The other wolves had followed him, on four legs, and milled about the yard, shooting nervous and worried glances toward the house. But none were in such a state as Ragnar. Amelia had stood behind him herself, holding him down by the shoulders while his leg was reset, cleaned, and stitched. Save one whimper when Colum put the fractured bone back in place, he made no noise while they’d worked, and after, when Amelia suggested food, or a bath, he’d wanted nothing but to be shown to Leif’s side.

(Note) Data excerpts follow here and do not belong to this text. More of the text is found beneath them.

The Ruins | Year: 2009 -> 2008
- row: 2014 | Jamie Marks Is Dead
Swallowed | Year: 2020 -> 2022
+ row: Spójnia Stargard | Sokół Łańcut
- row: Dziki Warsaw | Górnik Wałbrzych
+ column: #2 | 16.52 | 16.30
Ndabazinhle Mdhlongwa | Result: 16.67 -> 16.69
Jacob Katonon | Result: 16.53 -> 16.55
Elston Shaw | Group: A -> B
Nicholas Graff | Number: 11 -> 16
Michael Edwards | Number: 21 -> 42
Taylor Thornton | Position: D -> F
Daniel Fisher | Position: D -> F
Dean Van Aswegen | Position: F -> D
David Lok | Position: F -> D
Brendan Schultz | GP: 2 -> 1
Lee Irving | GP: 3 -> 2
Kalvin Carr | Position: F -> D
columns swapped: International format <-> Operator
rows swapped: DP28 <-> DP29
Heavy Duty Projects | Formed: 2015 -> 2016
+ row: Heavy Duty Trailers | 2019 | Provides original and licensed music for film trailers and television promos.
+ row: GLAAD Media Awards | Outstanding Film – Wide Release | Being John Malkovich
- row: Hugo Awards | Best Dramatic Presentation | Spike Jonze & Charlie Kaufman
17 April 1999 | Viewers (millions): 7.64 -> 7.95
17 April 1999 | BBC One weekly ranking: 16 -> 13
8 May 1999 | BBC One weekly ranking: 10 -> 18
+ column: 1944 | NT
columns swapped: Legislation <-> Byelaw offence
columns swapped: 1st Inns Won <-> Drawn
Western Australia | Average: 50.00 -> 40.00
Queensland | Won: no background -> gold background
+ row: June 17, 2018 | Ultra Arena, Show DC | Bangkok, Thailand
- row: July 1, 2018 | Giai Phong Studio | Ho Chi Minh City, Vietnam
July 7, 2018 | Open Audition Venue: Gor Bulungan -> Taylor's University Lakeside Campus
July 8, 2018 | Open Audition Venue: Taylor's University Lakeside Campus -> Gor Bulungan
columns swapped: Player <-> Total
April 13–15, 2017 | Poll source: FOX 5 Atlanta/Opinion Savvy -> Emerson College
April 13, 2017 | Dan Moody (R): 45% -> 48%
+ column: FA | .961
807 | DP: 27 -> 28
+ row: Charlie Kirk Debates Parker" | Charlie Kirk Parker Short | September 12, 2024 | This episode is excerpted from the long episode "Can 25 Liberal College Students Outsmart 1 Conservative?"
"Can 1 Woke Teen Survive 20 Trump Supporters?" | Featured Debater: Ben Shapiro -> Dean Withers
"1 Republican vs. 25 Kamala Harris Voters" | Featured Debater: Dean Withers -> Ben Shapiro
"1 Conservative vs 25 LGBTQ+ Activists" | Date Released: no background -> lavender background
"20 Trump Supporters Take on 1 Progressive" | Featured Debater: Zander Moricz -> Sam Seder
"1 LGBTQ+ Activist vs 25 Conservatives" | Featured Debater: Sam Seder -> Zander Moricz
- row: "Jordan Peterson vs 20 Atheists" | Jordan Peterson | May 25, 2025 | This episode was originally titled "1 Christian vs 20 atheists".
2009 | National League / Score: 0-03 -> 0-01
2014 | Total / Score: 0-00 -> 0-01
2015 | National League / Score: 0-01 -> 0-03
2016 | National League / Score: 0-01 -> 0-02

As the day wore on, the others had finally arrived, sweaty, and exhausted, and banged-up. The wounded were helped into the surgery and seen to. The well went off to bathe, and sleep, and confer with one another. Amelia called a meeting that night, and together, she, and Reggie, and Connor had relayed the whole story to Edward, Leda, and Colum.

Leda had pressed a hand to her lips, eyes wide with shock.

Edward had shaken his head, braids rustling against his back, and murmured, “Gods. What next?”

“We catch our breath,” she’d said, on a deep exhale, and gladly accepted the cup of wine Colum set down before her.

Three days had passed, since. The men had rested, had healed up. Amelia had gone scouting in every direction, spending long hours on Alpha’s back, scanning the ground for anything unusual. She’d spoken with the farmers herself, asking about the girl who’d blown up, but no one knew her or was missing her. It was a mystery, still.

They’d buried the dead, and tended to the injured, and talked, tentatively of their next steps. And all the time, a pall had lain over the house, while the Crown Prince of Aeretoll lay unresponsive in his bed. No one asked the obvious, most pressing question: what if he didn’t wake? What if the heir of Aeres died? Or remained vegetative?

Amelia didn’t want to consider having to tell the king in person.